XRP's price recovery comes after a volatile period, including whale liquidations of 190 million tokens that pushed it below $1.90 earlier in the month. Trading near $2.03 to $2.05, the token shows signs of stabilization with support holding at $1.81 to $1.90, according to on-chain data indicating low exchange reserves and absorption by smaller holders.
The key catalyst is the launch of Grayscale's GXRP ETF on November 24, approved by the US Securities and Exchange Commission on November 21. A separate approval the same day greenlit Grayscale's Dogecoin ETF, or DODGE, with Bloomberg analyst Eric Balchunas predicting up to $11 million in first-day trading volume. Grayscale's Chainlink ETF is also expected to gain approval soon.
Recent XRP ETF debuts have set records. Canary Capital's XRPC ETF launched with $59 million in first-day volume as of November 17, ending with $250 million in assets under management, per a company press release.
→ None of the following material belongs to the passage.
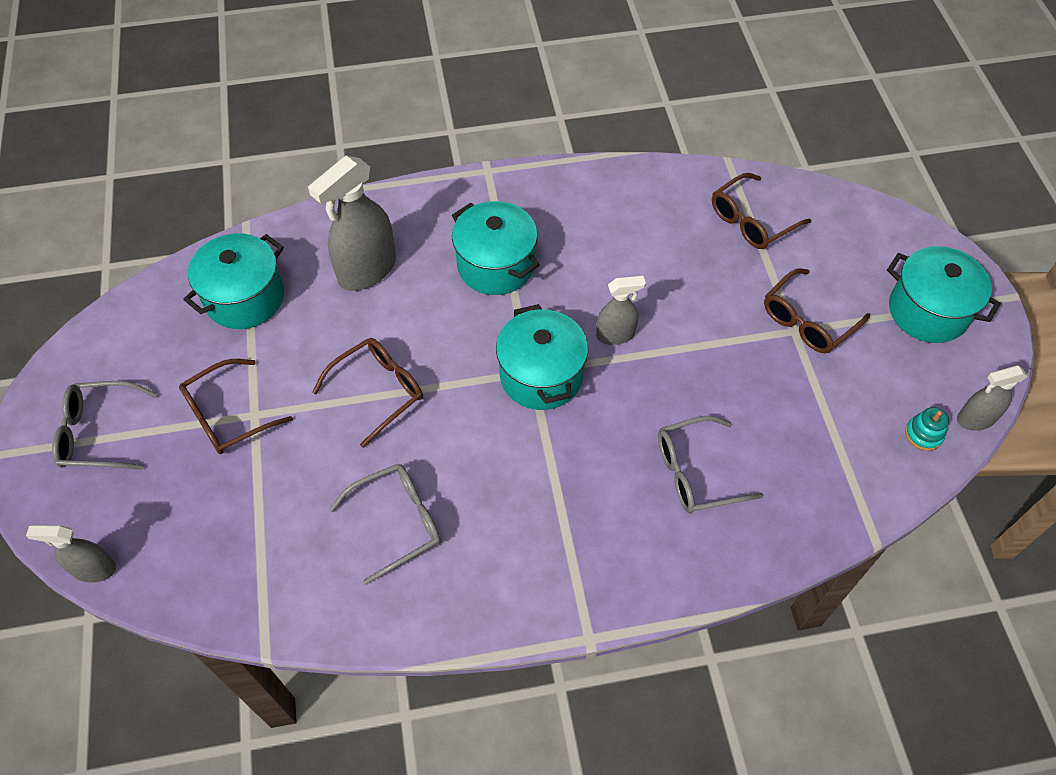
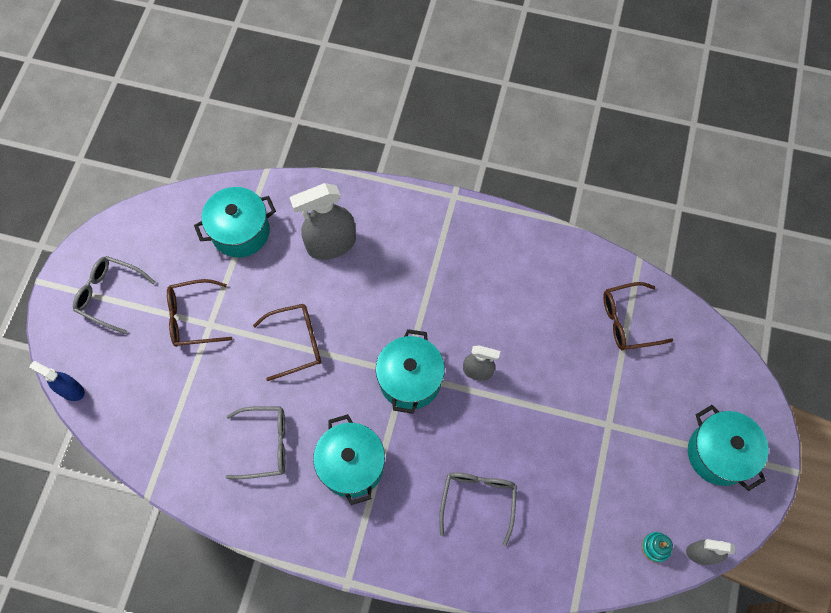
camera: 25 degrees right, 10 degrees up
grey spray bottle [26,525,116,583] -> blue spray bottle [29,361,85,401]
turquoise pot [452,201,540,295] -> turquoise pot moved to [313,414,385,505]
grey glasses [658,416,764,513] -> grey glasses turned 90 degrees clockwise [439,472,517,546]
brown glasses [764,268,870,354] -> none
Another report cites $270 million in inflows for the Bitwise XRP ETF, highlighting strong institutional interest that is tightening supply through escrow mechanisms, as Ripple holds portions of its 100 billion total supply.
Despite enthusiasm, the broader crypto market faces headwinds. On November 20, investors withdrew $548 million from Bitcoin ETFs, including $355 million from BlackRock's iShares Bitcoin Trust, amid a slump to nine-month lows. Analysts see parallels to Bitcoin's post-ETF rally in 2024, projecting XRP targets of $2.30 to $2.57 if inflows persist, though failure to hold $1.81 could test $1.50.
Ripple CEO noted a pre-Thanksgiving rush in ETF launches, including from Franklin Templeton, expanding regulated access. Technical indicators, like a multi-year ascending triangle breakout and rising RSI from oversold levels, support a bullish outlook into 2026.